The carbon cycle is the exchange of carbon, in the form of carbon dioxide (CO2) or methane (CH4), between the earth’s atmosphere, oceans, land, and all plant and animal life. This exchange of carbon, along with sunlight entering our atmosphere, has regulated the earth’s temperature and climate since earth’s atmosphere emerged over four billion years ago. This interaction between sunlight, the land, the atmosphere and the oceans also produces the Greenhouse Effect.
The Greenhouse Effect
When sunlight (solar radiation), enters our atmosphere about half of it is absorbed by the earth’s surface, warming it. The other half is reflected back by arctic ice, clouds and greenhouse gas molecules in the atmosphere. But another portion of solar radiation is absorbed by those same greenhouse gases in the atmosphere, creating more warmth. Over millions of years a balance of sorts has been established, which provides the earth with the climate we are familiar with. That is why the elements involved create an environment similar to a greenhouse, which is used to provide a constant climate to grow plants. One of the key greenhouse gases is carbon. And that is why the dumping of carbon into the atmosphere is creating such havoc with the environment.
Scientists say the massive amount of carbon being put into the atmosphere is responsible for much of the extreme climate change we are witnessing today and threatens to disrupt the entire ecology of the planet, with rising sea levels and changing weather patterns.
Carbon plays an important role as a greenhouse gas in the form of carbon dioxide (CO2) and methane (CH4).

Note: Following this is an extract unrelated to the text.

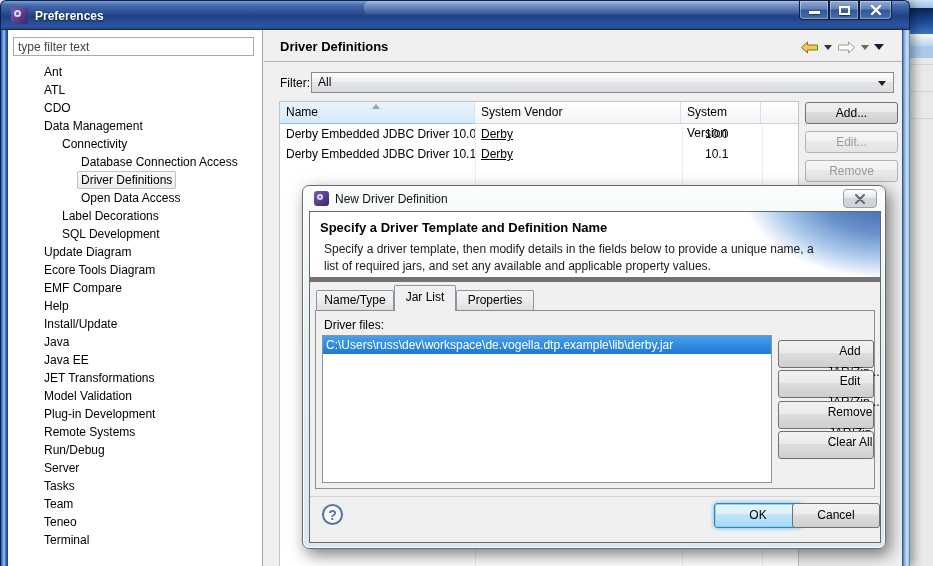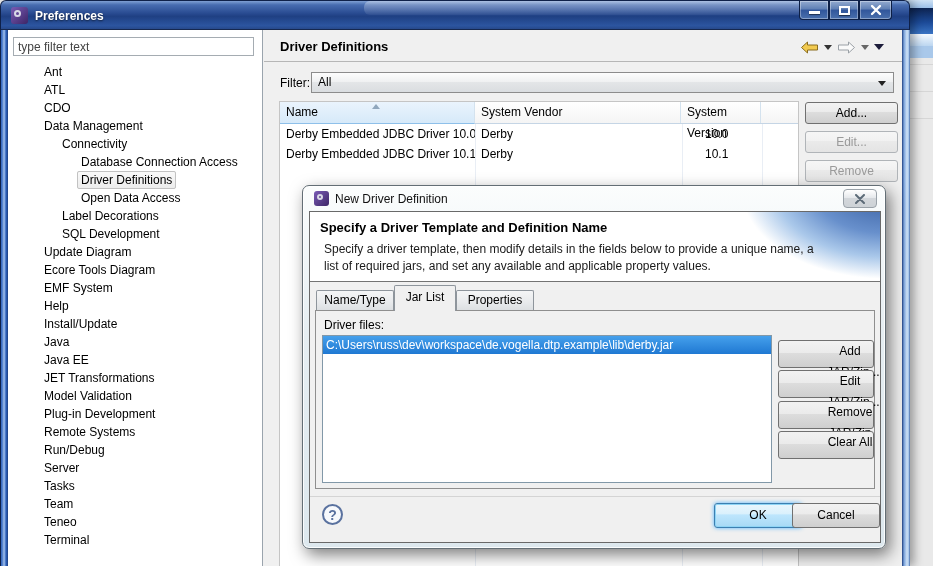"Derby" .td.c2 { text-decoration: none -> underline }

Like other greenhouse gases, carbon traps energy, in the form of heat, from the sun. The more carbon or other greenhouse gases in our atmosphere, the warmer the planet will become. The result is droughts and desertification, melting glaciers and ice caps, ocean warming and severe storms and temperature fluctuations around the world.
The earth’s history has seen many fluctuations in carbon in the atmosphere, creating much colder and much hotter climates, higher and lower sea levels, than what we have today. But for the past 49 million years our earth has been in a cooling period that created a climate allowing for the evolution of many of the life forms we see today, including humans.
The concentration of carbon in the atmosphere is measured in “parts per million” or ppm. For all of human existence, the ppm of (CO2) in the atmosphere never exceeded 308 ppm. It was within this environment that our ancestors developed agriculture around 10,000 years ago. But after the birth of capitalism and the Industrial Revolution that followed in the mid 1700s, capitalists started to dig up and burn ancient carbon in large and increasing amounts. This ancient carbon is from animal and plant life that died millions of years ago, decomposed, and can now be found in the form of coal, oil and natural gas buried deep underground. This is why they’re also called “fossil fuels.”
So besides all the carbon in our atmosphere, keeping our earth around a steady 300ppm, large companies began burning all this ancient carbon as well, putting millions of tons more of CO2 into the carbon cycle. And for the past 260 years CO2 has been steadily increasing. This heating up of the planet by burning fossil fuels is what is called “Global Warming.” So James Hansen and other climate scientists said that 350 ppm was the limit. After that it is “Game over”. On May 2013, levels at the Mauna Loa observatory in Hawaii hit 400 ppm for the first time in all of human history. This in essence means we are now living on a planet that humans have never lived on before. And the fossil fuel industry keeps pumping out the carbon.